Baker, University Teaming Up on Leadership Institute
The University of Maryland is working with former Prince George’s County executive Rushern L. Baker III on a leadership program to help newly elected local government officials learn the ropes, Maryland Matters has learned.
A former state legislator who left office in December after two terms, Baker said the program will fill a void.
“There is no program, once you become county executive, where you go and learn the ins and outs from people who’ve done it before,” he said in an interview.
The new program will be modeled loosely after the training that new members of Congress receive at the Harvard Kennedy School.
“I think it’s going to be great for us and will give us a chance to highlight the work that Maryland is already doing with its great leadership program,” he said.
The program will offer newly elected county leaders practical advice on staffing and their transition to power. It also will provide opportunities for them to network with veteran officeholders and other newcomers, Baker said.
“While we were going through the opioid crisis here in Maryland, the county executive in Erie County, New York, was actually doing some really innovative stuff on that issue,” Baker said. “He was also leading the way in suing pharmaceutical companies.”

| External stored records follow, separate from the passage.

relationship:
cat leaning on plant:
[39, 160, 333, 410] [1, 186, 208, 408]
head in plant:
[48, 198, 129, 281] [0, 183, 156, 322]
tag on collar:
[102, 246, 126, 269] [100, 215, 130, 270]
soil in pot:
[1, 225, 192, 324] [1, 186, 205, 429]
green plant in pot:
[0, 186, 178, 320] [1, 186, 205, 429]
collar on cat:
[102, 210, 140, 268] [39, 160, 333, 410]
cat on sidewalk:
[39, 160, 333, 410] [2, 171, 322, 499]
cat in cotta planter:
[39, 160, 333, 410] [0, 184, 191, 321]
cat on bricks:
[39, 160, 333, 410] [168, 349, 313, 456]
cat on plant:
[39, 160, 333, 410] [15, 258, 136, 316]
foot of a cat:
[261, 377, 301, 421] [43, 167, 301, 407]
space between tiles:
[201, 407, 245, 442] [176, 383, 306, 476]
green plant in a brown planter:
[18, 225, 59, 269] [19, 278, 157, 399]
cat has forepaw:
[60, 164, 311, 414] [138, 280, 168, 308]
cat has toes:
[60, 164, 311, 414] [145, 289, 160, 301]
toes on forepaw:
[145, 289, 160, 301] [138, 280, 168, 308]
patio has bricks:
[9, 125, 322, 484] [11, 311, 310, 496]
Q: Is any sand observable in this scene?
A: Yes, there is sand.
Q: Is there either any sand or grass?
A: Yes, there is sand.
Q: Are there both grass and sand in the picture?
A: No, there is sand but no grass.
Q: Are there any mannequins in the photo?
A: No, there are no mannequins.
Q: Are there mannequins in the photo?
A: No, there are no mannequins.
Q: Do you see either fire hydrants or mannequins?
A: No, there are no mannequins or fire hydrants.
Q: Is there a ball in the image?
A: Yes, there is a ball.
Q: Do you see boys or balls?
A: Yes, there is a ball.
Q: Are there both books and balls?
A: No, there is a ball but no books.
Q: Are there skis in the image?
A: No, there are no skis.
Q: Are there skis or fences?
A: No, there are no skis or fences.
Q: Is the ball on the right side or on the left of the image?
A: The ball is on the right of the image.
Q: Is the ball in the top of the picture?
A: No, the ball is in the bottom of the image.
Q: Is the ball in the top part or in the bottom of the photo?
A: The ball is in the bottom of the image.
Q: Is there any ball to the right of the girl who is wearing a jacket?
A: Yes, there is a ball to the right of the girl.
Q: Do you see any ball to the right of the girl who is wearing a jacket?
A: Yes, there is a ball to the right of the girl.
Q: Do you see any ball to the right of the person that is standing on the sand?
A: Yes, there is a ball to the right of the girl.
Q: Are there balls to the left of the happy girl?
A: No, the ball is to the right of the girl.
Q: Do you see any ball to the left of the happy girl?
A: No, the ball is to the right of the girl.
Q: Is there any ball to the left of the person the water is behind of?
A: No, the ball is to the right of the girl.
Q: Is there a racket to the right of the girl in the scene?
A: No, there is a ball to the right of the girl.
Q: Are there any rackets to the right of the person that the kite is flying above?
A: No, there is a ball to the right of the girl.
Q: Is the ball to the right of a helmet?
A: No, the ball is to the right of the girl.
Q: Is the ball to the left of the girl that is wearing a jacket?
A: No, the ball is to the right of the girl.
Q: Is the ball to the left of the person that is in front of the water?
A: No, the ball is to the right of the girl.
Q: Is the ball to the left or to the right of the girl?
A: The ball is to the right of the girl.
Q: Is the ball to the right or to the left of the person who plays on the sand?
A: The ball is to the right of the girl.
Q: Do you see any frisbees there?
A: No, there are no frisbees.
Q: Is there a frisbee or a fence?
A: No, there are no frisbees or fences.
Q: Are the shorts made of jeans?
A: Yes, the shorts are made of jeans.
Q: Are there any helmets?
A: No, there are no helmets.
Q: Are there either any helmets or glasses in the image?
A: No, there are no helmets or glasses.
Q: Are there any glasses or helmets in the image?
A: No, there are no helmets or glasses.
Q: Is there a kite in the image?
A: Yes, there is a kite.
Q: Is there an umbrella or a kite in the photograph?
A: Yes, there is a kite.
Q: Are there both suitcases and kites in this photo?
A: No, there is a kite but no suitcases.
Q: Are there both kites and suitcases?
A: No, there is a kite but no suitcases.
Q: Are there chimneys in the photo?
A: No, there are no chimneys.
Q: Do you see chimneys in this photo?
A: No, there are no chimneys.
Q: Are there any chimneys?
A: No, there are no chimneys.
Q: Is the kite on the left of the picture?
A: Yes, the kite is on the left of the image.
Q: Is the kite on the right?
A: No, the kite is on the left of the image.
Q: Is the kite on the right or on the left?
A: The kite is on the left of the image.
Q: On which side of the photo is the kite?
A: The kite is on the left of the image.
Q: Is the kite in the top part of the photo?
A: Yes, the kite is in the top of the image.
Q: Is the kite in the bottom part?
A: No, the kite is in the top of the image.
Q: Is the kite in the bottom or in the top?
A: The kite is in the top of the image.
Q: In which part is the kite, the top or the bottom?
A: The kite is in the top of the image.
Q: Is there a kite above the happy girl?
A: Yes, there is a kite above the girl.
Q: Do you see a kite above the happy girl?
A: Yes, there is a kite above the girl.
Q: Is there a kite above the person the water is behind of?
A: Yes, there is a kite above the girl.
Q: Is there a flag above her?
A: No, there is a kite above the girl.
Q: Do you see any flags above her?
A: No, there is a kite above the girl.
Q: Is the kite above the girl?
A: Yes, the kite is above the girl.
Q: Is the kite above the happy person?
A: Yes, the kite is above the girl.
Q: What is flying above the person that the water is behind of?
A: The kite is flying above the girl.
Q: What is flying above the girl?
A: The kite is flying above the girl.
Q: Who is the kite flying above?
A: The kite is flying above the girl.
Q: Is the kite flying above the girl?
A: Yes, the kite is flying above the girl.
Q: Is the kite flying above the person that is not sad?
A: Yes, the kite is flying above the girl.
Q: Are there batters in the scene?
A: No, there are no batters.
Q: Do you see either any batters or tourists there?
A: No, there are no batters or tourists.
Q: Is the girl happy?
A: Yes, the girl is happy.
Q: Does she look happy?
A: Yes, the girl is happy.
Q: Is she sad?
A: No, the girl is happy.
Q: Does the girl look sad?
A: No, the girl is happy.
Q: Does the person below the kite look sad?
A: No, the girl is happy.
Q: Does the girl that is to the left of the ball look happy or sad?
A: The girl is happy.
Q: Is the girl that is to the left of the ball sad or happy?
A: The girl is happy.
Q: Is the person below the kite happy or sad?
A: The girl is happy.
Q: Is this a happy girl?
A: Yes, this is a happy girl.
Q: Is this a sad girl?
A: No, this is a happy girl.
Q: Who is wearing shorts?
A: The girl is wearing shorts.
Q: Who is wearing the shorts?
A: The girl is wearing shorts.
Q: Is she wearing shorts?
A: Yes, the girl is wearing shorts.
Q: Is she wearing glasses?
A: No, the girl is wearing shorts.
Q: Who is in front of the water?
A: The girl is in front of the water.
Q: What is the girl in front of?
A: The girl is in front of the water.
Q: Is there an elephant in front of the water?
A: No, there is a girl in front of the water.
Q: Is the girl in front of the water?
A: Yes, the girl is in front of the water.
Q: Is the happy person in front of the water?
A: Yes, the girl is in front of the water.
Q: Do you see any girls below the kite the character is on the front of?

University of Maryland President Wallace D. Loh is thrilled that Baker is launching this training institute for newly elected county and city officials, in partnership with the university’s School of Public Policy.
“The expertise and experience that he brings, joined with the academic assets of the University of Maryland, will result in an outstanding leadership and training” program, Loh said in a statement.
Baker hopes the program will eventually be expanded to include top non-elected personnel, such as chief administrative officers and their deputies, and city managers.
Most of the training will take place in College Park, Baker said, though some will take place elsewhere.
“We might want to do something in D.C. in partnership with [the National Association of Counties] at their office, when the county executives are here for lobbying, but the bulk of it will be at Maryland,” he said.
The university plans to announce additional details of the program in the fall.
In addition to his stint as head of Prince George’s County government, Baker served two years as head of the nonprofit County Executives of America, which will serve as a partner with the new leadership institute.
Baker was recently appointed by Senate President Thomas V. Mike Miller Jr. (D-Calvert) to a position on the troubled University of Maryland Medical System Board of Directors.